Measurement technique
Including the yolk sac or lower limbs in the calliper line overestimates the CRL. Re-measure if the embryo is not in a neutral plane.
LMP versus CRL difference
ACOG recommends using the ultrasound-based gestational age when the LMP-based date differs from the CRL-based date by more than 5 to 7 days in the first trimester.
- • The Robinson-Fleming regression was fitted in a UK cohort in 1975. The 2014 Napolitano review found small differences across ethnic groups, so cross-check with the local growth reference when growth restriction is the question.
- • The calculator is a dating tool, not a screening tool. A normal CRL does not rule out chromosomal conditions, structural anomalies, or later growth issues.
The trimester label is a quick visual cue but is not a substitute for the weeks plus days readout when the question is screening eligibility (for example the 11+0 to 13+6 nuchal translucency window). After 14 weeks the data note reminds the user to switch to biparietal diameter, head circumference, or femur length dating.
According to Napolitano et al. (2014), the corrected Robinson-Fleming equation is among the four most accurate fetal-dating equations for CRL between 2 mm and 80 mm, so this calculator uses it.

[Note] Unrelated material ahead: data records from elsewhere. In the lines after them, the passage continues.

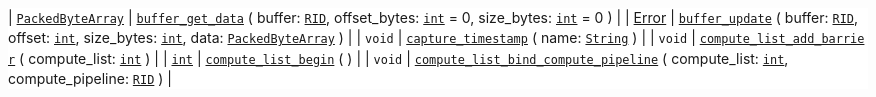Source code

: | [`PackedByteArray`](class_packedbytearray.md)          | [`buffer_get_data`](class_renderingdevice.md#class_renderingdevice_method_buffer_get_data) ( buffer: [`RID`](class_rid.md), offset_bytes: [`int`](class_int.md) = 0, size_bytes: [`int`](class_int.md) = 0 )                                                                                                                                                                                                                                                                                                                                                                                                                                                                                                                                                                                                                                                                                                                                                  |
| [Error](#enum_@globalscope_error)                      | [`buffer_update`](class_renderingdevice.md#class_renderingdevice_method_buffer_update) ( buffer: [`RID`](class_rid.md), offset: [`int`](class_int.md), size_bytes: [`int`](class_int.md), data: [`PackedByteArray`](class_packedbytearray.md) )                                                                                                                                                                                                                                                                                                                                                                                                                                                                                                                                                                                                                                                                                                               |
| `void`                                                 | [`capture_timestamp`](class_renderingdevice.md#class_renderingdevice_method_capture_timestamp) ( name: [`String`](class_string.md) )                                                                                                                                                                                                                                                                                                                                                                                                                                                                                                                                                                                                                                                                                                                                                                                                                          |
| `void`                                                 | [`compute_list_add_barrier`](class_renderingdevice.md#class_renderingdevice_method_compute_list_add_barrier) ( compute_list: [`int`](class_int.md) )                                                                                                                                                                                                                                                                                                                                                                                                                                                                                                                                                                                                                                                                                                                                                                                                          |
| [`int`](class_int.md)                                  | [`compute_list_begin`](class_renderingdevice.md#class_renderingdevice_method_compute_list_begin) ( )                                                                                                                                                                                                                                                                                                                                                                                                                                                                                                                                                                                                                                                                                                                                                                                                                                                          |
| `void`                                                 | [`compute_list_bind_compute_pipeline`](class_renderingdevice.md#class_renderingdevice_method_compute_list_bind_compute_pipeline) ( compute_list: [`int`](class_int.md), compute_pipeline: [`RID`](class_rid.md) )                                                                                                                                                                                                                                                                                                                                                                                                                                                                                                                                                                                                                                                                                                                                             |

According to the American College of Obstetricians and Gynecologists, the American Institute of Ultrasound in Medicine, and the Society for Maternal-Fetal Medicine (2017), ultrasound is the most accurate method to determine or confirm gestational age in the first trimester, so a CRL result should usually take precedence over an LMP-only estimate when the two differ.

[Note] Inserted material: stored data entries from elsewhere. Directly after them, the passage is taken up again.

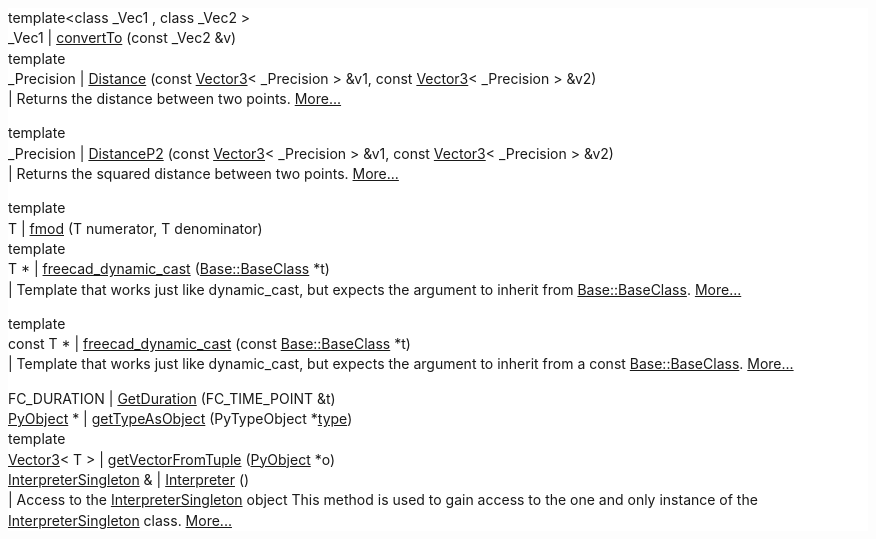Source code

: template<class _Vec1 , class _Vec2 >  
_Vec1 | [convertTo](../../db/d07/namespaceBase.html#aac148583ab806ad7c6629c7e45329167) (const _Vec2 &v)  
template<class _Precision >  
_Precision | [Distance](../../db/d07/namespaceBase.html#a04166a79d8f2c2f3cb0d5747ef0154f9) (const [Vector3](../../d1/d13/classBase_1_1Vector3.html)< _Precision > &v1, const [Vector3](../../d1/d13/classBase_1_1Vector3.html)< _Precision > &v2)  
| Returns the distance between two points.
[More...](../../db/d07/namespaceBase.html#a04166a79d8f2c2f3cb0d5747ef0154f9)  
  
template<class _Precision >  
_Precision | [DistanceP2](../../db/d07/namespaceBase.html#a535d5c7d1718605bad594f3fc89605b9) (const [Vector3](../../d1/d13/classBase_1_1Vector3.html)< _Precision > &v1, const [Vector3](../../d1/d13/classBase_1_1Vector3.html)< _Precision > &v2)  
| Returns the squared distance between two points.
[More...](../../db/d07/namespaceBase.html#a535d5c7d1718605bad594f3fc89605b9)  
  
template<class T >  
T | [fmod](../../db/d07/namespaceBase.html#a88f1583f404c912bde71485622495394) (T numerator, T denominator)  
template<typename T >  
T * | [freecad_dynamic_cast](../../db/d07/namespaceBase.html#a40c69ba4b962ddd0f4e4683d192159e3) ([Base::BaseClass](../../df/d4d/classBase_1_1BaseClass.html) *t)  
| Template that works just like dynamic_cast, but expects the argument to
inherit from [Base::BaseClass](../../df/d4d/classBase_1_1BaseClass.html
"BaseClass class and root of the type system.").
[More...](../../db/d07/namespaceBase.html#a40c69ba4b962ddd0f4e4683d192159e3)  
  
template<typename T >  
const T * | [freecad_dynamic_cast](../../db/d07/namespaceBase.html#a0873bc9dfb7f7d6713a2b26ce3c1599f) (const [Base::BaseClass](../../df/d4d/classBase_1_1BaseClass.html) *t)  
| Template that works just like dynamic_cast, but expects the argument to
inherit from a const
[Base::BaseClass](../../df/d4d/classBase_1_1BaseClass.html "BaseClass class
and root of the type system.").
[More...](../../db/d07/namespaceBase.html#a0873bc9dfb7f7d6713a2b26ce3c1599f)  
  
FC_DURATION | [GetDuration](../../db/d07/namespaceBase.html#a5038fd37353e3cf9ad127567fb005a71) (FC_TIME_POINT &t)  
[PyObject](../../df/d1b/classPyObject.html) * | [getTypeAsObject](../../db/d07/namespaceBase.html#a2c13fe795e18ca20ff9a027e93d26cea) (PyTypeObject *[type](../../d9/d98/classtype.html))  
template<typename T >  
[Vector3](../../d1/d13/classBase_1_1Vector3.html)< T > | [getVectorFromTuple](../../db/d07/namespaceBase.html#ae074703d81b5a569b00f5d1a8a817dc8) ([PyObject](../../df/d1b/classPyObject.html) *o)  
[InterpreterSingleton](../../d2/d9e/classBase_1_1InterpreterSingleton.html) & | [Interpreter](../../db/d07/namespaceBase.html#a2ee9c987b769c5d1ed5f2fe69b21d2c9) ()  
| Access to the
[InterpreterSingleton](../../d2/d9e/classBase_1_1InterpreterSingleton.html
"The Interpreter class This class manage the python interpreter and hold a lot
helper functions for ha...") object This method is used to gain access to the
one and only instance of the
[InterpreterSingleton](../../d2/d9e/classBase_1_1InterpreterSingleton.html
"The Interpreter class This class manage the python interpreter and hold a lot
helper functions for ha...") class.
[More...](../../db/d07/namespaceBase.html#a2ee9c987b769c5d1ed5f2fe69b21d2c9)  
  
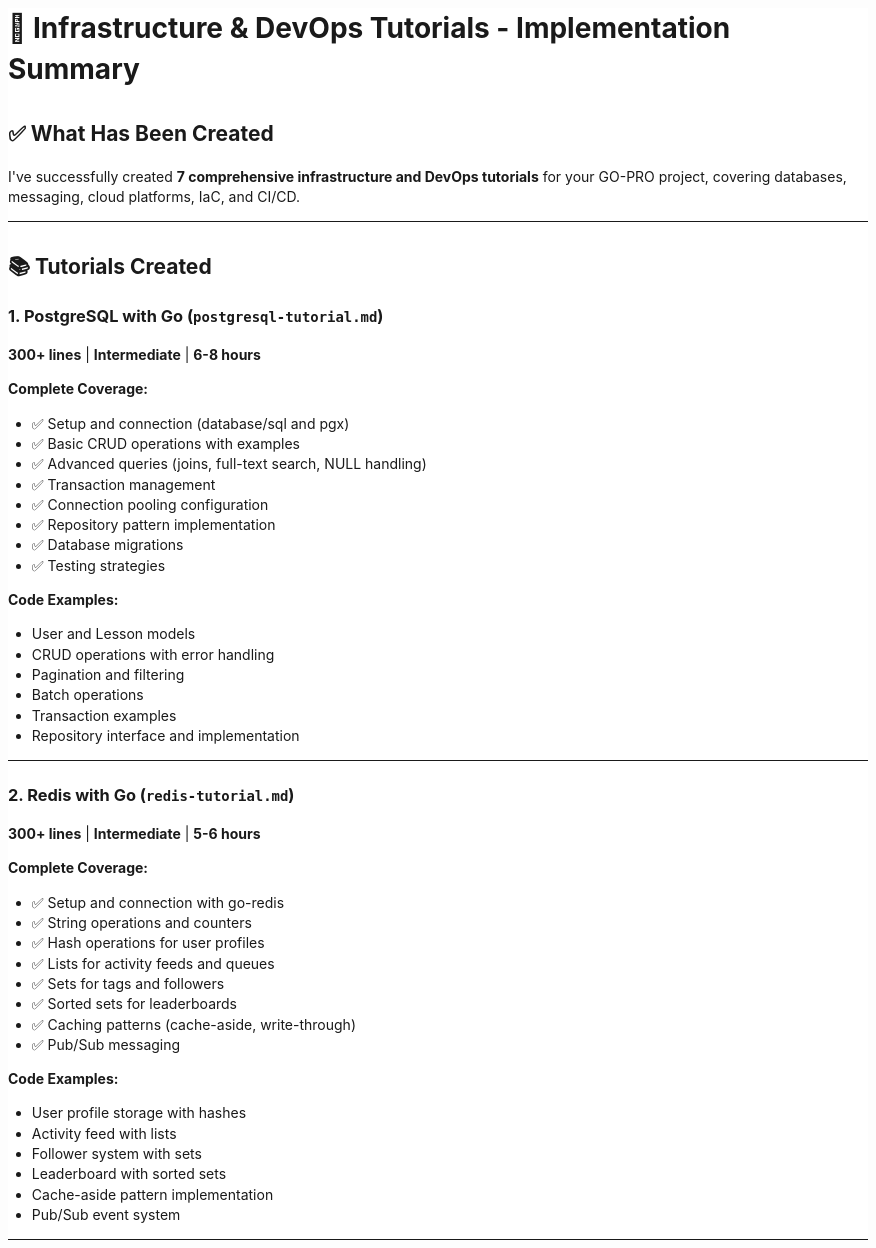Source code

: # 🎉 Infrastructure & DevOps Tutorials - Implementation Summary

## ✅ What Has Been Created

I've successfully created **7 comprehensive infrastructure and DevOps tutorials** for your GO-PRO project, covering databases, messaging, cloud platforms, IaC, and CI/CD.

---

## 📚 Tutorials Created

### 1. **PostgreSQL with Go** (`postgresql-tutorial.md`)
**300+ lines** | **Intermediate** | **6-8 hours**

**Complete Coverage:**
- ✅ Setup and connection (database/sql and pgx)
- ✅ Basic CRUD operations with examples
- ✅ Advanced queries (joins, full-text search, NULL handling)
- ✅ Transaction management
- ✅ Connection pooling configuration
- ✅ Repository pattern implementation
- ✅ Database migrations
- ✅ Testing strategies

**Code Examples:**
- User and Lesson models
- CRUD operations with error handling
- Pagination and filtering
- Batch operations
- Transaction examples
- Repository interface and implementation

---

### 2. **Redis with Go** (`redis-tutorial.md`)
**300+ lines** | **Intermediate** | **5-6 hours**

**Complete Coverage:**
- ✅ Setup and connection with go-redis
- ✅ String operations and counters
- ✅ Hash operations for user profiles
- ✅ Lists for activity feeds and queues
- ✅ Sets for tags and followers
- ✅ Sorted sets for leaderboards
- ✅ Caching patterns (cache-aside, write-through)
- ✅ Pub/Sub messaging

**Code Examples:**
- User profile storage with hashes
- Activity feed with lists
- Follower system with sets
- Leaderboard with sorted sets
- Cache-aside pattern implementation
- Pub/Sub event system

---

When a dating scan disagrees with the LMP-based date and you need to back-calculate a likely last menstrual period, Reverse Due Date Calculator turns a single ultrasound date into the cycle dates that would have produced it.
Frequently Asked Questions
Q: What is the crown rump length (CRL) in pregnancy?
A: Crown rump length is the distance from the top of the embryo or fetus's head to the bottom of its torso, taken on a first-trimester ultrasound. It is the standard first-trimester measurement used to date a pregnancy between about 6 and 14 weeks of gestation.
Q: How do you calculate gestational age from crown rump length?
A: Multiply the CRL in millimetres by 1.037, take the square root, multiply by 8.052, and add 23.73. The result is gestational age in days, which you can convert to weeks plus days. The Robinson and Fleming 1975 paper introduced this regression.
Q: What is the gestational age for a CRL of 20 mm?
A: A CRL of 20 mm corresponds to about 8 weeks and 4 days of gestation (60 days). The Robinson-Fleming reference table lists 20 mm at 8 + 4, which matches the corrected equation output of 8.052 times the square root of 20.74 plus 23.73 days.
Q: How accurate is CRL for dating a pregnancy?
A: First-trimester CRL narrows the due date to within about 5 to 7 days when the scan is performed between 8 and 13+6 weeks. ACOG, AIUM, and SMFM recommend ultrasound dating whenever the CRL-based gestational age differs from the LMP-based gestational age by more than that window.
Q: When is crown rump length measured on ultrasound?
A: Crown rump length is measured on a transvaginal or transabdominal ultrasound between roughly 6 and 14 weeks of gestation. It is most reliable between 8 and 13+6 weeks, when fetal size varies least between individuals at the same gestational age.
Q: Can CRL be used after the first trimester?
A: CRL becomes less accurate after 13+6 weeks because the fetus starts to flex and the Robinson-Fleming equation drifts. After 14 weeks the standard dating measurements switch to biparietal diameter, head circumference, and femur length.